According to Fisher, “Gangnam” isn’t an expression of Korean culture, but a satire of it. Psy was saying the same thing we spectators were, only in a visual language (and, obviously, a verbal one) we couldn’t understand. He was laughing at his culture too, he just had no idea how easy it was to get the rest of the world to join him.

“The Truck Stop Killer,” Vanessa Veselka, GQ

It’s all in the execution, they say, and nothing demonstrated that this year better than Veselka’s harrowing investigation into whether the guy who kidnapped and then released her on the side of the road in 1985 was a serial killer.

She never finds the answer to her question. But who cares! It’s a great piece, super interesting, suspenseful, creepy, introspective in all the right places. We all know that compelling stories don’t always need happy endings. In this case, it doesn’t need one at all.

“The Bloody Patent Battle Over A Healing Machine,” Ken Otterbourg, Fortune

and

“How the U.S. Lost Out on iPhone Work,” Charles Duhigg and Keith Bradsher, New York Times

I admit it: I have no idea how the international economy works. I used to feel about this the way I feel about not being able to describe asexual reproduction, or the Spanish Civil War, or how to grow tomatoes. I can see why somebody’s got to do it, I just can’t see why it’s got to be me.

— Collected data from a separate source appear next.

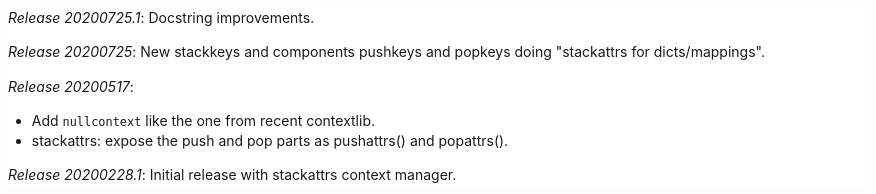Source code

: *Release 20200725.1*:
Docstring improvements.

*Release 20200725*:
New stackkeys and components pushkeys and popkeys doing "stackattrs for dicts/mappings".

*Release 20200517*:
* Add `nullcontext` like the one from recent contextlib.
* stackattrs: expose the push and pop parts as pushattrs() and popattrs().

*Release 20200228.1*:
Initial release with stackattrs context manager.
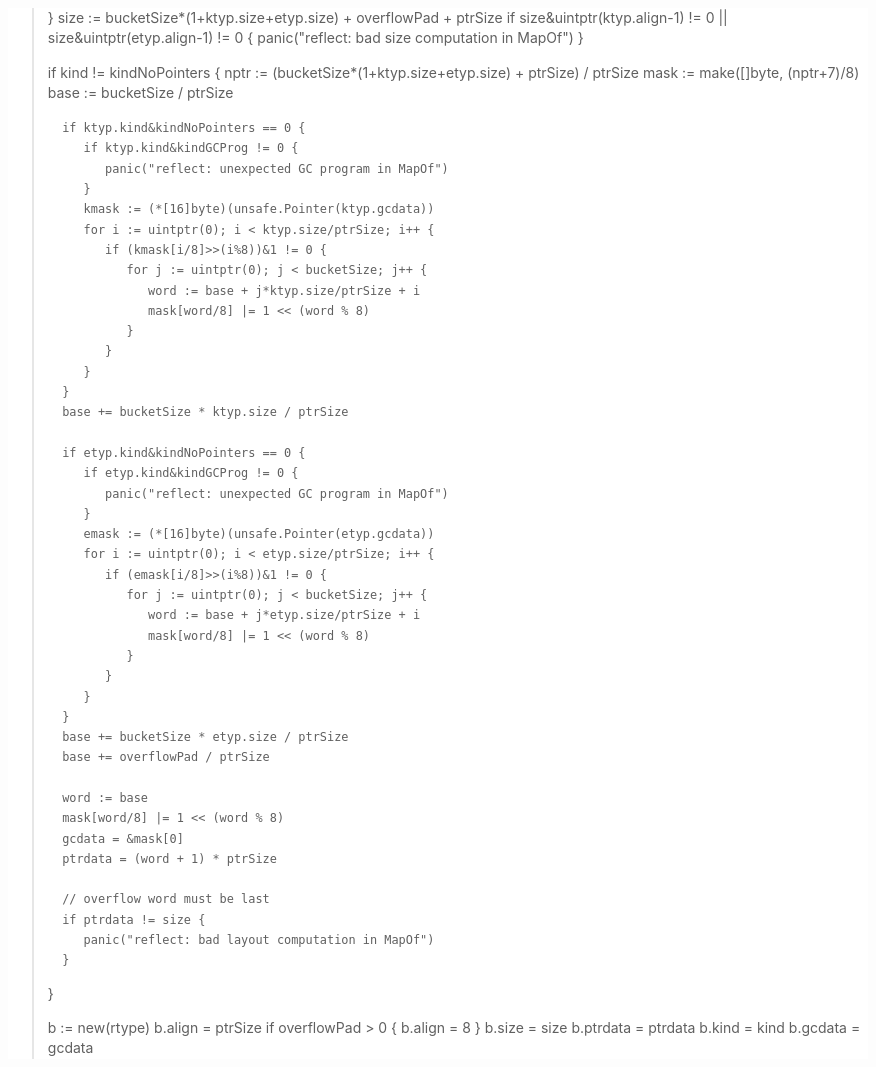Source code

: >    }
>    size := bucketSize*(1+ktyp.size+etyp.size) + overflowPad + ptrSize
>    if size&uintptr(ktyp.align-1) != 0 || size&uintptr(etyp.align-1) != 0 {
>       panic("reflect: bad size computation in MapOf")
>    }
>
>    if kind != kindNoPointers {
>       nptr := (bucketSize*(1+ktyp.size+etyp.size) + ptrSize) / ptrSize
>       mask := make([]byte, (nptr+7)/8)
>       base := bucketSize / ptrSize
>
>       if ktyp.kind&kindNoPointers == 0 {
>          if ktyp.kind&kindGCProg != 0 {
>             panic("reflect: unexpected GC program in MapOf")
>          }
>          kmask := (*[16]byte)(unsafe.Pointer(ktyp.gcdata))
>          for i := uintptr(0); i < ktyp.size/ptrSize; i++ {
>             if (kmask[i/8]>>(i%8))&1 != 0 {
>                for j := uintptr(0); j < bucketSize; j++ {
>                   word := base + j*ktyp.size/ptrSize + i
>                   mask[word/8] |= 1 << (word % 8)
>                }
>             }
>          }
>       }
>       base += bucketSize * ktyp.size / ptrSize
>
>       if etyp.kind&kindNoPointers == 0 {
>          if etyp.kind&kindGCProg != 0 {
>             panic("reflect: unexpected GC program in MapOf")
>          }
>          emask := (*[16]byte)(unsafe.Pointer(etyp.gcdata))
>          for i := uintptr(0); i < etyp.size/ptrSize; i++ {
>             if (emask[i/8]>>(i%8))&1 != 0 {
>                for j := uintptr(0); j < bucketSize; j++ {
>                   word := base + j*etyp.size/ptrSize + i
>                   mask[word/8] |= 1 << (word % 8)
>                }
>             }
>          }
>       }
>       base += bucketSize * etyp.size / ptrSize
>       base += overflowPad / ptrSize
>
>       word := base
>       mask[word/8] |= 1 << (word % 8)
>       gcdata = &mask[0]
>       ptrdata = (word + 1) * ptrSize
>
>       // overflow word must be last
>       if ptrdata != size {
>          panic("reflect: bad layout computation in MapOf")
>       }
>    }
>
>    b := new(rtype)
>    b.align = ptrSize
>    if overflowPad > 0 {
>       b.align = 8
>    }
>    b.size = size
>    b.ptrdata = ptrdata
>    b.kind = kind
>    b.gcdata = gcdata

Since the 2008 crash, though, knowledge of economics has gone from nice to have to can’t miss, and things like competitiveness, productivity and efficiency have taken a place in politics previously reserved for life-and-deathers like sports doping and the Ground Zero Mosque.

Patent trolling and outsourced manufacturing aren’t the only issues facing the US economy, of course, but both these articles demonstrate how businesses, governments and consumers have made the wrong thing too easy, and how the hard thing might not be the way back.